**DIRECTIONS**
Edit the data from the line containing "What is the difference between the maximum and minimum" through the line containing "The value at", replacing "nearest" with "closest" and changing nothing else. Give only those lines, leaving out the pictures.

**SUPPLIED RECORDS**
▼

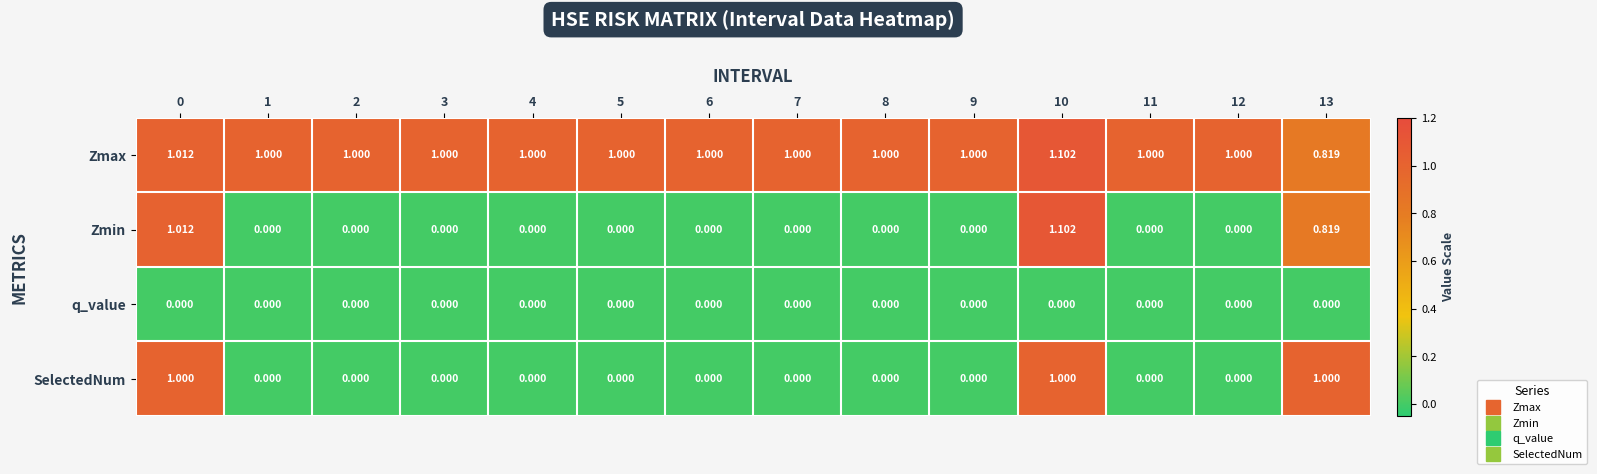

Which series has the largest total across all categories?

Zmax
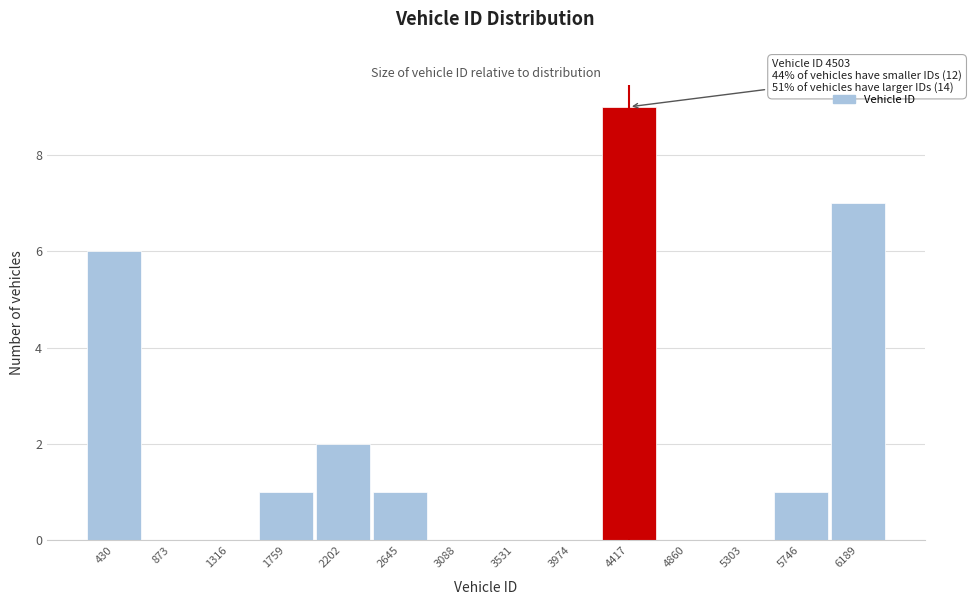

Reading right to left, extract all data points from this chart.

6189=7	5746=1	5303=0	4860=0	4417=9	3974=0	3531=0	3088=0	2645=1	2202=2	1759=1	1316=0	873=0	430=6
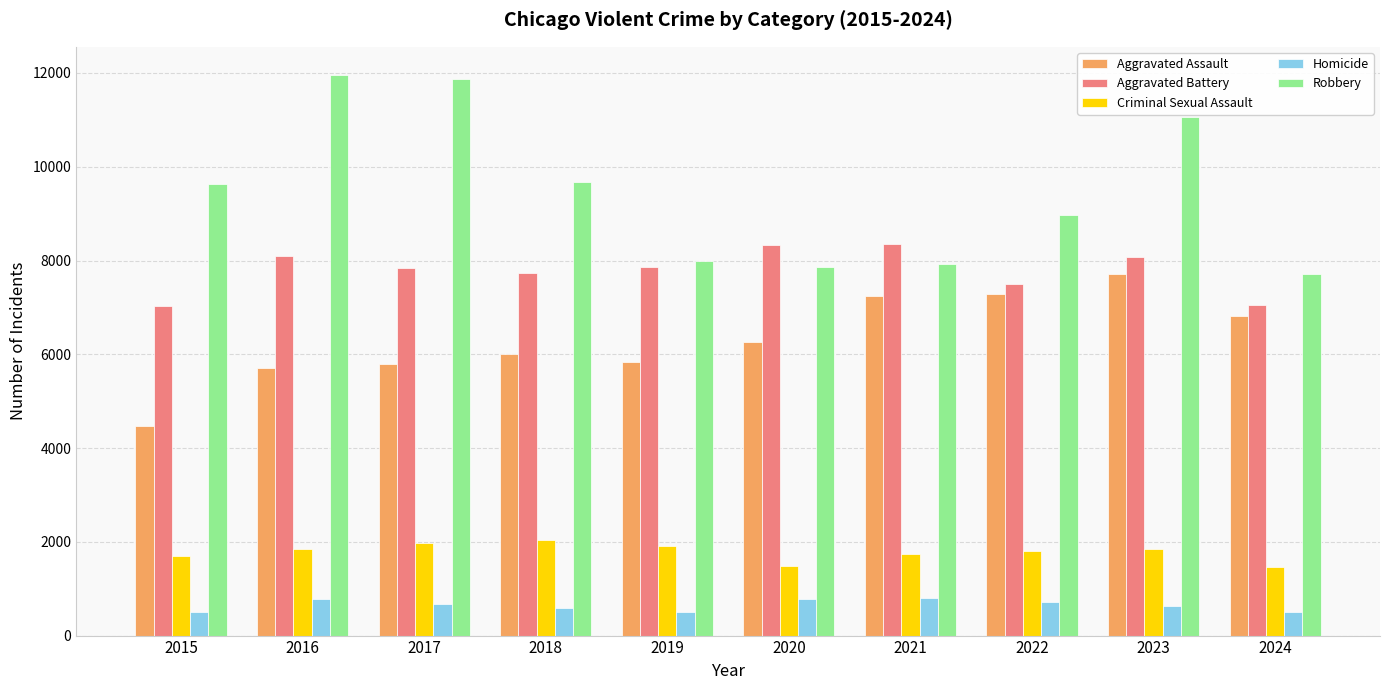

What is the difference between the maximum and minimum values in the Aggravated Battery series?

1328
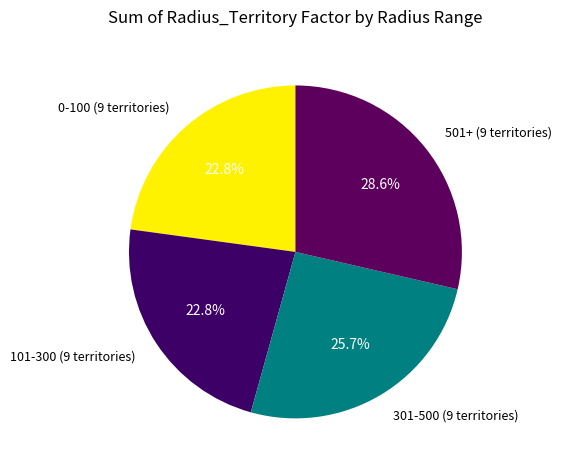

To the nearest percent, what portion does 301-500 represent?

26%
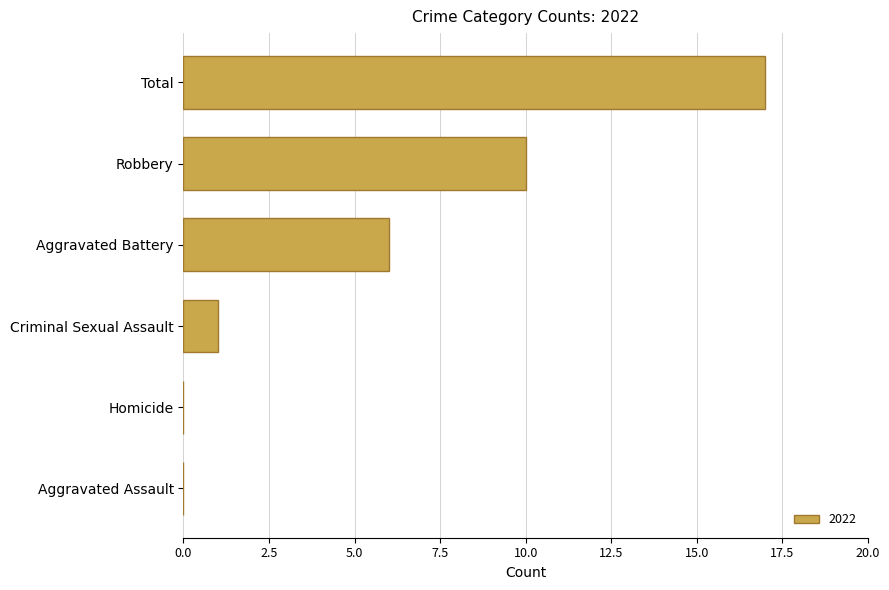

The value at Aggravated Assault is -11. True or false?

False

▲
▼

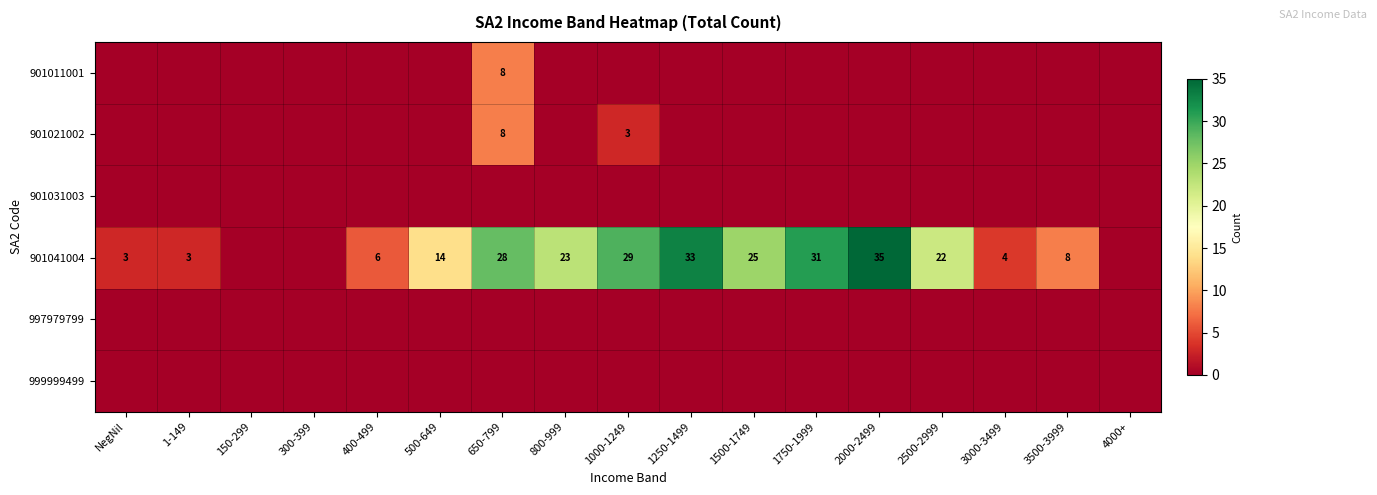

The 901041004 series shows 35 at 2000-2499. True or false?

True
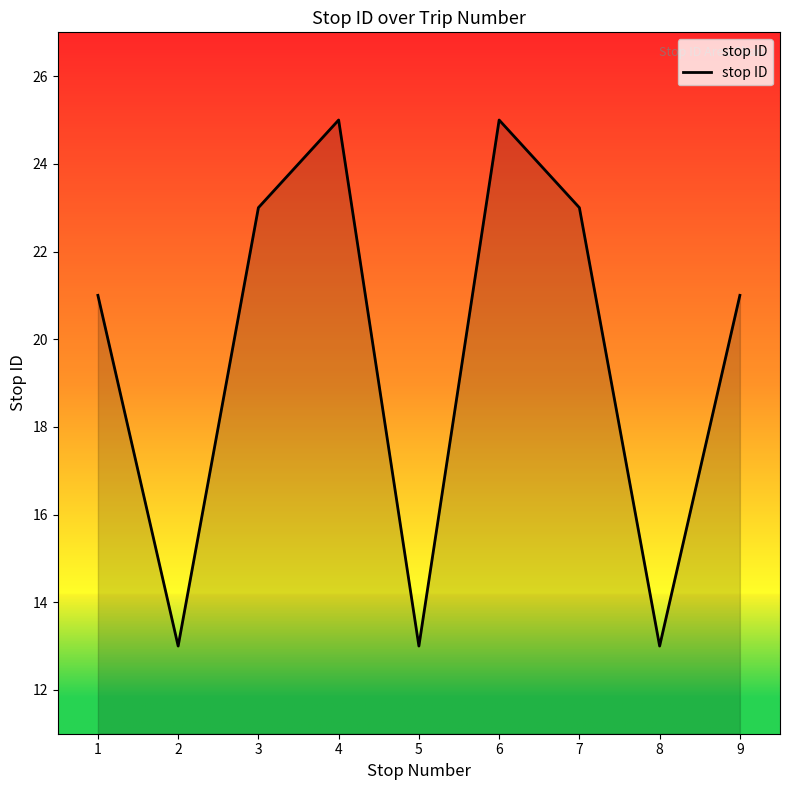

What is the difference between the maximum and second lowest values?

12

▲

**RESPONSE BELOW**
What is the difference between the maximum and minimum values in the Aggravated Battery series?

1328

To the closest percent, what portion does 301-500 represent?

26%

The value at Aggravated Assault is -11. True or false?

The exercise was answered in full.